Frequently Asked Questions

Can I use a virtual office address?
Yes, if it can receive postal mail and you have a genuine business presence there. Virtual office addresses registered as commercial mail receiving agencies work similarly to PMBs.
What if my business has multiple locations?
You only need one valid address. Use your headquarters, registered business address, or any location capable of receiving mail. Consistency across emails is recommended.
Does the address need to match my domain?
No. The address must be valid and yours, but it does not need to match your sending domain or website location.
Can I abbreviate the address?
Standard postal abbreviations (St, Ave, etc.) are fine. The address must be complete enough for mail delivery.
Do I need a US address if I send emails to US recipients from another country?

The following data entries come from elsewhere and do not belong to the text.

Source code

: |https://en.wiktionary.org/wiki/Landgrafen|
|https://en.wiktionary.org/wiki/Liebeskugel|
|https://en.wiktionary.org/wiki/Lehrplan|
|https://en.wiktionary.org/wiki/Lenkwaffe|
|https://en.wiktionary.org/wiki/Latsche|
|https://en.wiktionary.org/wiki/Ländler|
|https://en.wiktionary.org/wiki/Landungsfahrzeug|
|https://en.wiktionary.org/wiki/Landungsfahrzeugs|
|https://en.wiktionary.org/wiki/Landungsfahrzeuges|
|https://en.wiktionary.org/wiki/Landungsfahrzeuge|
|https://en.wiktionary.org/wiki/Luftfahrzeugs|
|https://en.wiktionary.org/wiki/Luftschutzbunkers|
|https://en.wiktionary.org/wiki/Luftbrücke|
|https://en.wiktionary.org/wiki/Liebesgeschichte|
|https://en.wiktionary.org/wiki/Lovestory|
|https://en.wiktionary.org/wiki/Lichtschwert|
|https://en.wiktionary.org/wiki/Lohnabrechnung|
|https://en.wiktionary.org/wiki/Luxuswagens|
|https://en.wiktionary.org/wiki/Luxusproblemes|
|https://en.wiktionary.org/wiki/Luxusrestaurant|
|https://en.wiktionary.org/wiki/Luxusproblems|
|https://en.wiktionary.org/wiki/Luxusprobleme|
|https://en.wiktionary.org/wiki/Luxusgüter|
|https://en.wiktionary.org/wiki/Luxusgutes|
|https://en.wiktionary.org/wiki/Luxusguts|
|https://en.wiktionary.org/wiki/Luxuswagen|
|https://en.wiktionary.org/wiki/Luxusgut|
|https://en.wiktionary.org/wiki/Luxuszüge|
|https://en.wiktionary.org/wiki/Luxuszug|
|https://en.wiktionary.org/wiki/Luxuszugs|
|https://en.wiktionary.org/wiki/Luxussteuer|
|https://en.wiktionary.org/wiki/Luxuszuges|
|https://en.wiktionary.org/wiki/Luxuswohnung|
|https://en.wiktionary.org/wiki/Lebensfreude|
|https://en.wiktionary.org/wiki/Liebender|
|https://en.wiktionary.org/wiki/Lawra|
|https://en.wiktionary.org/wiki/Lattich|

CAN-SPAM applies to commercial emails sent to US recipients regardless of where the sender is located. You need a valid postal address, but it does not have to be in the United States. However, using a US-based address can improve recipient trust and deliverability.
What is the penalty for not including a physical address in commercial emails?
Each individual email that violates CAN-SPAM can result in penalties of up to $51,744. The FTC enforces these penalties and has pursued actions against companies of all sizes for non-compliance, including missing or invalid physical addresses.